A vector A which has magnitude 8.0 is added to a vector B which lies on x-axis.The sum of these two vectors lies on y-axis and has a magnitude twice of the magnitude of vector B.The magnitude of vector B is

Answer 1

Let unit vector along x and y axes by i and j respectively

According to question
8 + Bi = 2Bj
8 = 2Bj - Bi
8 = sqrt((2B)^2 + B^2)
8 = sqrt(5B^2)
8 = Bsqrt(5)
B = 8 / sqrt(5)

Answer 2

The magnitude of vector B is $\bold{\frac{8}{\sqrt{3}}}$.

Solution:

Let us consider O as the origin point and OB as the vector B on x axis and OA as another vector with magnitude 8. Let us consider the sum of OA and OB in y axis as OY vector whose magnitude is twice the magnitude of OB.

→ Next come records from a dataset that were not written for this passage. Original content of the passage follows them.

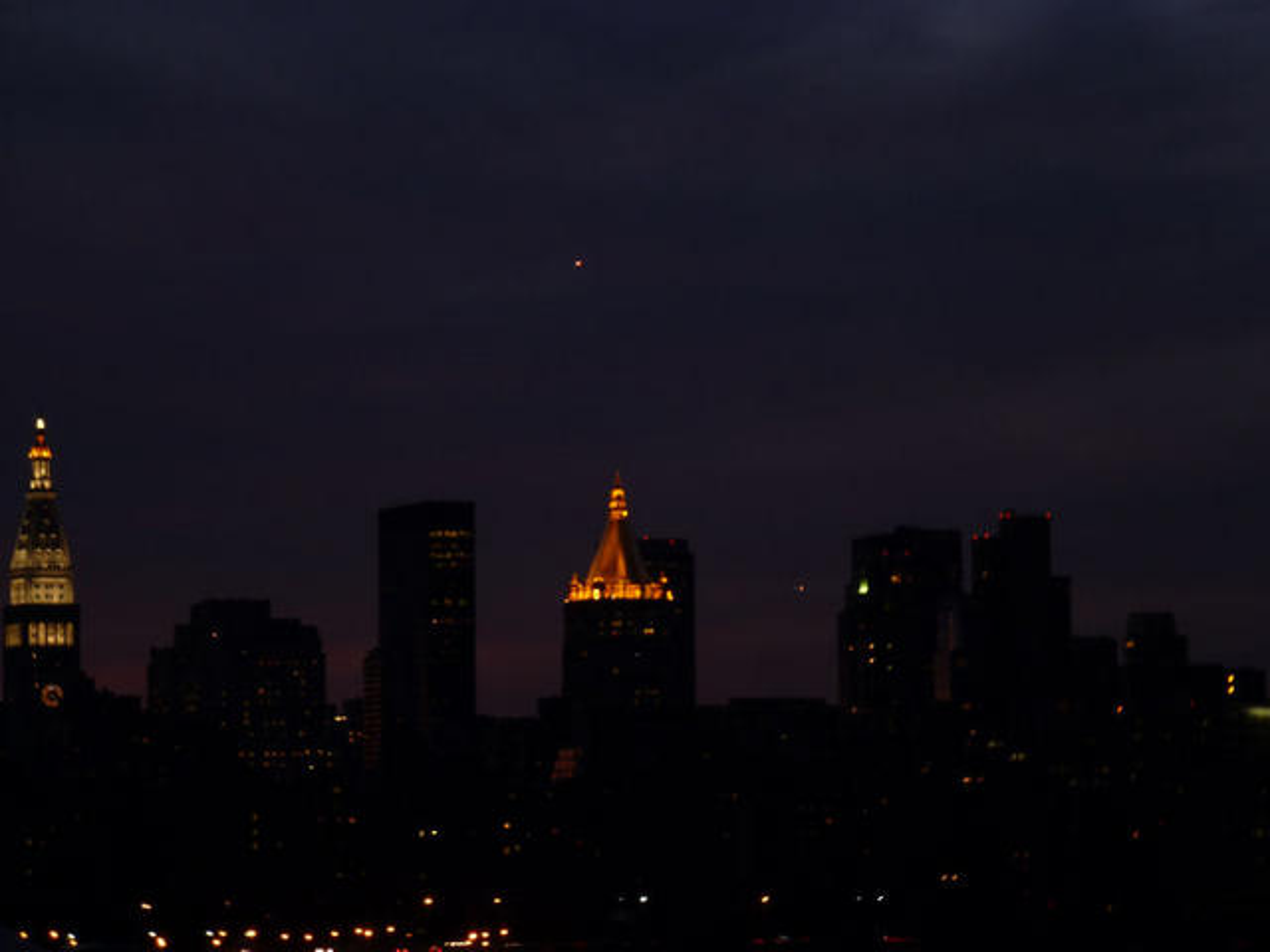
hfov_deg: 9.2
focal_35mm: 214
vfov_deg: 6.9
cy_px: 476
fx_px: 7851
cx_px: 635
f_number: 5.5
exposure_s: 1/4
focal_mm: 38.3
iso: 100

So if we sum up the data’s we have, then we get that  

OB in x axis = B

OA = 8

OY = 2B

Draw a vector connecting Y with B named as BY whose magnitude will be same as vector OA

So $|\mathrm{BY}|=|\mathrm{O} \mathrm{A}|$

In this case, with the datas provided it can noted that a right angled triangle BOY has been formed whose sides OY, BY is known to us and we need to determine the third side OB.

So using Pythagoras theorem,

$(B Y)^{2}=(O Y)^{2}+(O B)^{2}$

$(8)^{2}=(2 B)^{2}+B^{2}$

$64=3 B^{2}$

$B^{2}=\frac{64}{3}$

Taking square root on both sides,

$\bold{B=\frac{8}{\sqrt{3}}}$